In 1959, Professor Mizushima brought the curtain down on a 36-year career in the University of Tokyo faculty, the final reception at the University Club being attended by a crowd of his admirers and distinguished guests, including his Imperial Highness Prince Hitachi, gathering to honour this outstanding scientist.
As might be expected of one who has had such a profound impact on the advancement of science worldwide, Professor Mizushima's brilliant achievements brought him a shower of prestigious awards. In Japan he was awarded the Imperial Academy Prize, Japan's highest accolade for scientific achievement, in 1938, while still in his thirties.

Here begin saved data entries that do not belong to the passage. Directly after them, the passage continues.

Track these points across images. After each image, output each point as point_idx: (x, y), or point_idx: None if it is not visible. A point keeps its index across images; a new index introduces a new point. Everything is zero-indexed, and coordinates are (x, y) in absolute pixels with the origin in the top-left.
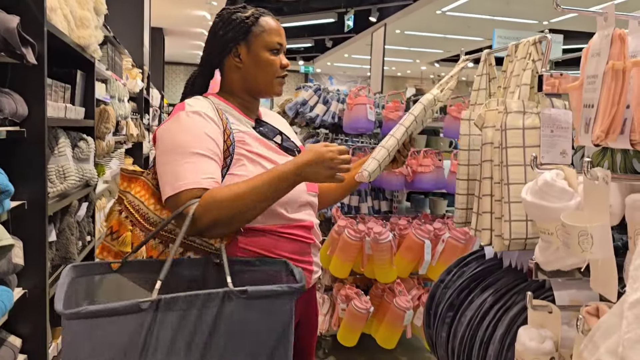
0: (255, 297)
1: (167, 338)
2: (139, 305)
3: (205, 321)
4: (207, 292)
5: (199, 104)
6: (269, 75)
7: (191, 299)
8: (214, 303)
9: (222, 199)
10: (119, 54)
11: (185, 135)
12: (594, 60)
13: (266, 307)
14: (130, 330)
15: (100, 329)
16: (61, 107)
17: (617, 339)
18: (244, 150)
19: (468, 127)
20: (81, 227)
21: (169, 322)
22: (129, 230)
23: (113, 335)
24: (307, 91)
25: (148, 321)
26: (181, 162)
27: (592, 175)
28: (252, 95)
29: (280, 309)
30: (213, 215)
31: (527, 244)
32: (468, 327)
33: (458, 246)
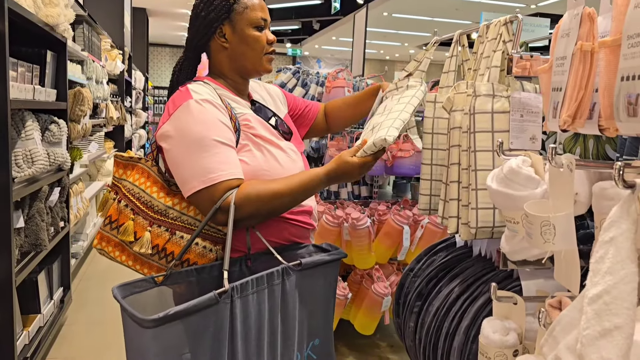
0: (309, 267)
1: (251, 320)
2: (216, 297)
3: (275, 298)
4: (269, 271)
5: (204, 90)
6: (257, 52)
7: (257, 280)
8: (277, 280)
9: (261, 193)
10: (96, 34)
11: (203, 125)
12: (563, 41)
13: (318, 275)
14: (213, 323)
15: (185, 329)
16: (28, 89)
17: (576, 335)
18: (249, 134)
19: (433, 110)
20: (54, 212)
21: (247, 306)
22: (130, 219)
23: (198, 334)
24: (286, 74)
25: (228, 310)
26: (207, 154)
27: (556, 162)
28: (242, 76)
29: (330, 274)
30: (252, 207)
31: (494, 232)
32: (435, 318)
33: (437, 232)
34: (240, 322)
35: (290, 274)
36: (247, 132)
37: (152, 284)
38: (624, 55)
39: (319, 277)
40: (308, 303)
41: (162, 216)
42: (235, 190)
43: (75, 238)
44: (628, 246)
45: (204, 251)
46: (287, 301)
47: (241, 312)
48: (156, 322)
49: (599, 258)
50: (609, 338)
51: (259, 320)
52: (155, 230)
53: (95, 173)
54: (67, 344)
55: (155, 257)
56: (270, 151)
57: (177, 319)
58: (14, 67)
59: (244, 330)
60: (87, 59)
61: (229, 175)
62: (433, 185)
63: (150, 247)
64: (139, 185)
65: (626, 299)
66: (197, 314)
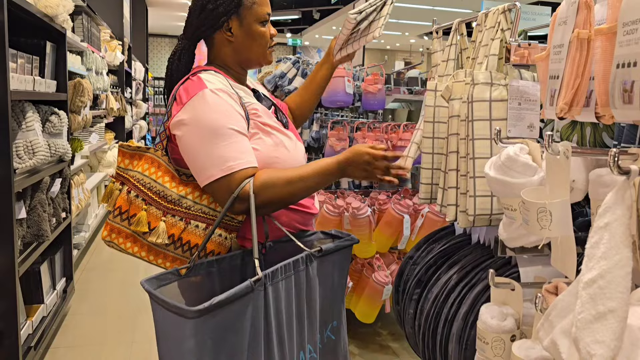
0: (329, 253)
1: (281, 307)
2: (252, 285)
3: (300, 284)
4: (294, 258)
5: (217, 80)
6: (262, 47)
7: (285, 267)
8: (302, 266)
9: (277, 181)
10: (95, 25)
11: (219, 114)
12: (561, 29)
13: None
14: (250, 310)
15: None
16: (28, 80)
17: (572, 319)
18: (258, 123)
19: (434, 98)
20: (55, 203)
21: (277, 293)
22: (142, 209)
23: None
24: (286, 63)
25: (261, 297)
26: (224, 142)
27: (553, 149)
28: (243, 67)
29: (345, 258)
30: (268, 195)
31: (492, 219)
32: (434, 305)
33: (437, 221)
34: (273, 308)
35: (312, 260)
36: (255, 120)
37: (176, 277)
38: (619, 42)
39: (335, 262)
40: (326, 287)
41: (176, 206)
42: (252, 178)
43: (77, 229)
44: (622, 231)
45: (219, 239)
46: (311, 286)
47: (273, 299)
48: (201, 312)
49: (593, 243)
50: (603, 321)
51: (288, 305)
52: (170, 220)
53: (96, 164)
54: (70, 334)
55: (171, 247)
56: (278, 138)
57: (219, 308)
58: (13, 59)
59: (277, 315)
60: (86, 50)
61: (246, 164)
62: (434, 174)
63: (167, 237)
64: (150, 175)
65: (620, 283)
66: (235, 302)
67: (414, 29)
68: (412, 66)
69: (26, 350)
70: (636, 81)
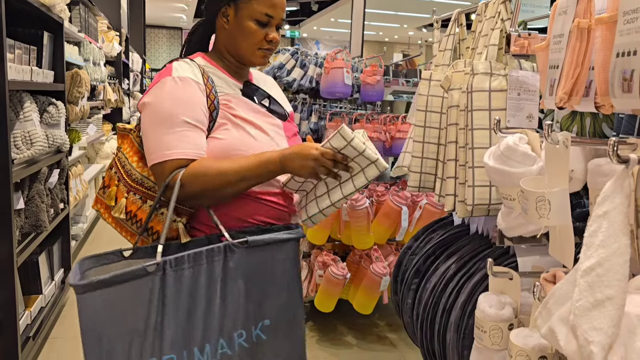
0: (257, 245)
1: (183, 295)
2: (145, 269)
3: (215, 274)
4: (210, 247)
5: (185, 68)
6: (250, 45)
7: (195, 256)
8: (219, 257)
9: (207, 172)
10: (93, 15)
11: (171, 102)
12: (561, 18)
13: (272, 255)
14: (143, 294)
15: (114, 298)
16: (26, 70)
17: (570, 307)
18: (228, 114)
19: (427, 87)
20: (53, 194)
21: (182, 280)
22: (115, 185)
23: (127, 302)
24: (285, 54)
25: (158, 283)
26: (168, 130)
27: (552, 138)
28: (237, 60)
29: (285, 255)
30: (198, 186)
31: (490, 209)
32: (432, 294)
33: (435, 212)
34: (173, 294)
35: (235, 251)
36: (226, 111)
37: (119, 257)
38: (619, 31)
39: (271, 256)
40: (256, 282)
41: (138, 185)
42: (184, 168)
43: (74, 220)
44: (621, 220)
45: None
46: (229, 279)
47: (174, 286)
48: (84, 288)
49: (592, 232)
50: (600, 309)
51: (194, 295)
52: (131, 197)
53: (93, 155)
54: (68, 324)
55: (129, 222)
56: (248, 131)
57: (105, 286)
58: (11, 49)
59: (176, 303)
60: (84, 41)
61: (180, 155)
62: (424, 163)
63: (124, 212)
64: (126, 154)
65: (618, 271)
66: (127, 283)
67: (412, 21)
68: (410, 58)
69: (25, 341)
70: (636, 70)
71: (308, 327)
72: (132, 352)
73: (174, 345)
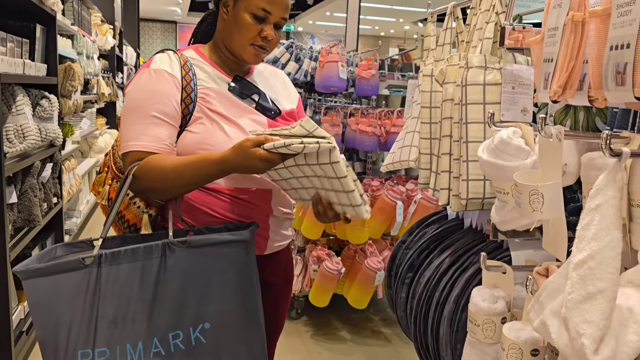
0: (198, 245)
1: (118, 290)
2: (82, 261)
3: (151, 272)
4: (148, 244)
5: (164, 60)
6: (242, 39)
7: (133, 251)
8: (156, 255)
9: (156, 168)
10: (86, 8)
11: (143, 94)
12: (555, 11)
13: (215, 256)
14: (79, 285)
15: (52, 287)
16: (18, 63)
17: (562, 300)
18: (205, 108)
19: (430, 84)
20: (46, 188)
21: (117, 275)
22: (105, 171)
23: (64, 292)
24: (279, 48)
25: (94, 276)
26: (135, 122)
27: (546, 132)
28: (230, 53)
29: (229, 257)
30: (149, 180)
31: (484, 203)
32: (425, 288)
33: (430, 207)
34: (108, 289)
35: (174, 250)
36: (203, 105)
37: (90, 247)
38: (613, 24)
39: (213, 258)
40: (197, 283)
41: (121, 173)
42: (139, 162)
43: (68, 215)
44: (613, 213)
45: (138, 211)
46: (166, 278)
47: (110, 280)
48: (23, 274)
49: (584, 225)
50: (592, 302)
51: (128, 290)
52: (114, 185)
53: (87, 150)
54: None
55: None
56: (221, 126)
57: (43, 275)
58: (3, 42)
59: (111, 297)
60: (77, 34)
61: (139, 147)
62: (432, 160)
63: (107, 199)
64: (117, 142)
65: (610, 264)
66: (65, 274)
67: (408, 15)
68: (405, 51)
69: (18, 335)
70: (629, 63)
71: (302, 322)
72: (69, 340)
73: (107, 340)
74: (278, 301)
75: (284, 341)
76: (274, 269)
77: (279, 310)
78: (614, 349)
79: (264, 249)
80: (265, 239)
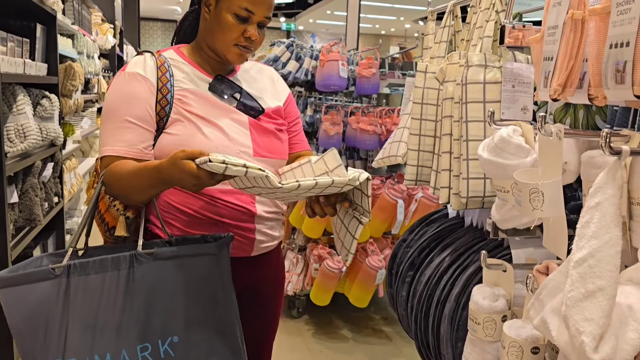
0: (165, 258)
1: (87, 301)
2: (51, 271)
3: (119, 283)
4: (117, 255)
5: (139, 63)
6: (226, 40)
7: (101, 262)
8: (124, 266)
9: (116, 174)
10: (86, 8)
11: (116, 98)
12: (555, 10)
13: (184, 269)
14: (49, 295)
15: (23, 295)
16: (19, 63)
17: (562, 298)
18: (182, 110)
19: (423, 80)
20: (47, 188)
21: (86, 285)
22: (94, 176)
23: (35, 301)
24: (280, 47)
25: (64, 286)
26: (109, 126)
27: (546, 130)
28: (213, 53)
29: (200, 270)
30: (115, 185)
31: (484, 202)
32: (426, 286)
33: (431, 205)
34: (77, 299)
35: (142, 261)
36: (179, 106)
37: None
38: (613, 22)
39: (183, 270)
40: (164, 296)
41: None
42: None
43: (69, 214)
44: (613, 211)
45: (117, 213)
46: (136, 288)
47: (79, 291)
48: None
49: (584, 223)
50: (592, 299)
51: (96, 301)
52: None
53: (88, 149)
54: None
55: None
56: (200, 128)
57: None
58: (3, 41)
59: (80, 308)
60: (77, 33)
61: (110, 151)
62: (420, 156)
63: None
64: None
65: (610, 262)
66: (35, 284)
67: (409, 14)
68: (406, 50)
69: None
70: (629, 61)
71: (304, 321)
72: (42, 349)
73: (76, 350)
74: (267, 304)
75: (285, 340)
76: (263, 271)
77: (269, 313)
78: (613, 346)
79: (250, 250)
80: (251, 241)
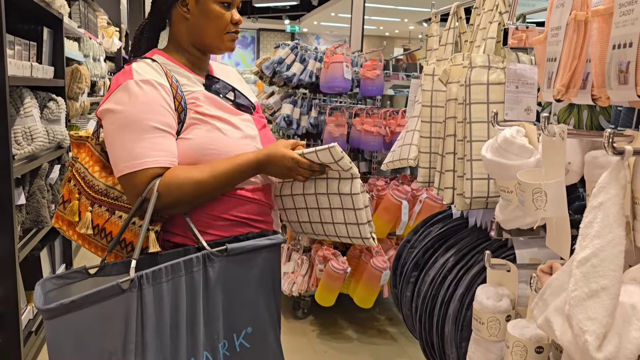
0: (237, 253)
1: (166, 310)
2: (119, 286)
3: (195, 285)
4: (188, 257)
5: (148, 70)
6: (218, 30)
7: (173, 267)
8: (197, 267)
9: (183, 182)
10: (92, 11)
11: (136, 107)
12: (558, 11)
13: (253, 262)
14: (118, 313)
15: (87, 319)
16: (26, 66)
17: (565, 297)
18: (196, 114)
19: (431, 83)
20: (54, 190)
21: (160, 295)
22: (76, 199)
23: (102, 323)
24: (284, 49)
25: (135, 300)
26: (137, 138)
27: (549, 131)
28: (201, 51)
29: (266, 261)
30: (174, 196)
31: (488, 202)
32: (430, 287)
33: (435, 206)
34: (153, 310)
35: (214, 260)
36: (194, 110)
37: (84, 275)
38: (615, 23)
39: (252, 263)
40: (236, 290)
41: (103, 196)
42: (159, 179)
43: None
44: (616, 211)
45: (140, 230)
46: (210, 288)
47: (154, 301)
48: (53, 311)
49: (587, 223)
50: (595, 299)
51: (176, 309)
52: (97, 210)
53: None
54: None
55: (97, 237)
56: (218, 127)
57: (77, 308)
58: (11, 45)
59: (158, 318)
60: (83, 36)
61: (153, 163)
62: (432, 158)
63: (92, 227)
64: (85, 164)
65: (613, 262)
66: (101, 303)
67: (413, 16)
68: (410, 51)
69: (27, 335)
70: (631, 62)
71: (309, 321)
72: None
73: None
74: None
75: (290, 340)
76: None
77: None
78: (617, 345)
79: None
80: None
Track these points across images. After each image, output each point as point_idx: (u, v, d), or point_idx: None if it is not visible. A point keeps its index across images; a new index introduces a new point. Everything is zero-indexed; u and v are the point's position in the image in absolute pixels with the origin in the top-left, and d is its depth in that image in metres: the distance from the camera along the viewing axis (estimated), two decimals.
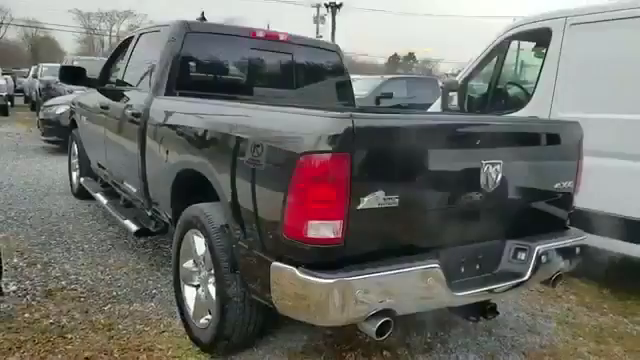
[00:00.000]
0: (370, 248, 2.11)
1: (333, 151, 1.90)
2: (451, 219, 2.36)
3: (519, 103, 4.31)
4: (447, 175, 2.28)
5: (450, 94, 4.55)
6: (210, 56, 3.73)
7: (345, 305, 1.99)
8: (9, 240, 4.34)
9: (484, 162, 2.32)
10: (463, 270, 2.48)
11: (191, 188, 2.86)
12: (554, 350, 3.02)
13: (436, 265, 2.18)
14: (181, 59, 3.52)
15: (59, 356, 2.64)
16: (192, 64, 3.63)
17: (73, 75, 4.81)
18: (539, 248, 2.55)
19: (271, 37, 3.91)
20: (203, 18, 3.80)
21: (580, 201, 3.01)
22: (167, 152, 3.06)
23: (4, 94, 13.73)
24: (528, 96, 4.25)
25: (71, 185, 6.01)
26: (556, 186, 2.74)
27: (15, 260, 3.89)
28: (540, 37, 4.16)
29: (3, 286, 3.26)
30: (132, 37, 4.42)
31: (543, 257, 2.58)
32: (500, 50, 4.48)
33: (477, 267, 2.53)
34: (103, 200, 4.52)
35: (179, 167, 2.92)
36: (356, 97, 9.82)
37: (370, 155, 1.99)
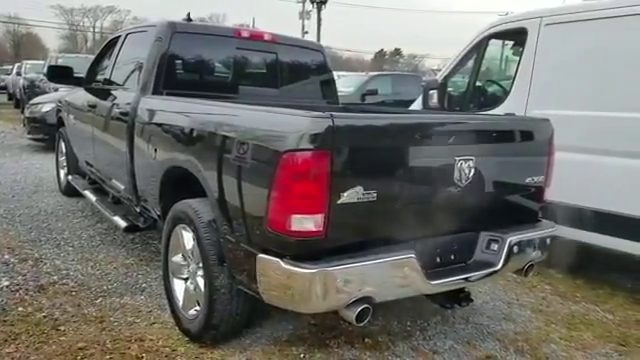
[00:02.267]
0: (350, 240, 2.24)
1: (314, 149, 2.03)
2: (427, 212, 2.50)
3: (497, 100, 4.47)
4: (422, 171, 2.41)
5: (430, 92, 4.70)
6: (196, 56, 3.82)
7: (327, 293, 2.12)
8: (4, 237, 4.40)
9: (457, 158, 2.46)
10: (439, 260, 2.62)
11: (179, 185, 2.96)
12: (527, 336, 3.19)
13: (412, 255, 2.32)
14: (168, 59, 3.61)
15: (53, 347, 2.74)
16: (179, 64, 3.73)
17: (61, 74, 4.87)
18: (511, 239, 2.71)
19: (256, 37, 4.02)
20: (189, 19, 3.88)
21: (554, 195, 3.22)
22: (155, 150, 3.16)
23: None
24: (506, 93, 4.41)
25: (59, 183, 6.06)
26: (527, 180, 2.89)
27: (6, 256, 3.96)
28: (517, 36, 4.32)
29: None
30: (119, 37, 4.49)
31: (515, 248, 2.73)
32: (479, 48, 4.64)
33: (452, 257, 2.67)
34: (92, 197, 4.60)
35: (167, 164, 3.03)
36: (342, 94, 9.96)
37: (349, 152, 2.12)
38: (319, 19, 25.74)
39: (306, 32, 25.54)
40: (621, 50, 3.72)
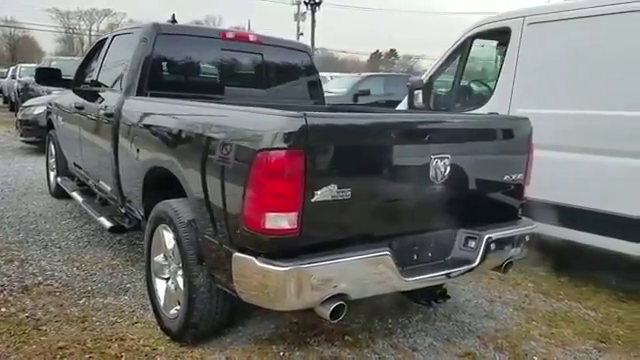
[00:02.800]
0: (325, 238, 2.27)
1: (288, 148, 2.05)
2: (403, 210, 2.53)
3: (482, 100, 4.51)
4: (397, 169, 2.44)
5: (415, 92, 4.73)
6: (181, 57, 3.85)
7: (301, 291, 2.14)
8: None
9: (433, 156, 2.49)
10: (416, 257, 2.65)
11: (160, 185, 2.98)
12: (508, 333, 3.21)
13: (387, 253, 2.34)
14: (152, 60, 3.64)
15: (34, 346, 2.75)
16: (163, 65, 3.76)
17: (49, 76, 4.89)
18: (488, 237, 2.73)
19: (241, 38, 4.05)
20: (174, 20, 3.91)
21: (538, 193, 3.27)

He has also been designated a Person of Cultural Merit and awarded the Order of Culture and First Class Order of the Sacred Treasure, among other decorations. A member of the Japan Academy since 1963, he also belonged to a number of foreign Academies, besides this Pontifical Academy of Sciences, including the National Academy of Sciences, USA, the American Academy of Arts and Sciences, and Indian Academy of Sciences, and was an Honorary Councillor of the Supreme Science Council of Spain and an Honorary Member of the Spanish Royal Society of Physics and Chemistry.
In the closing years of his life, Professor Mizushima was fascinated with the interaction between traditional Japanese culture and Japan's rapid technological development following the Meiji Restoration of 1868. Clearly a departure from molecular chemistry, this is indicative of his range of interests and scholarship. In the introduction to his definitive paper on this subject, published in the Proceedings of the American Philosophical Society, he explained that he had been prompted to write the treatise by a discussion with President Chagas, during the morning session of the Pontifical Academy of Sciences on October 22nd of 1976, and that the title "Cultural and Social Background of the Rapid Modernization of Japan" had been suggested by President Chagas.
In September 1984, an international seminar was held in Shimoda and in Tokyo, Japan, to commemorate the fiftieth anniversary of the publication of Professor Mizushima's first paper on rotational isomerism in molecules. Unfortunately, Professor Mizushima passed away just one year earlier and his absence was sorely felt by the many participants who knew him. Professor Mizushima was truly irreplaceable. Although he has passed away, his greatness endures, and I am proud to have known him.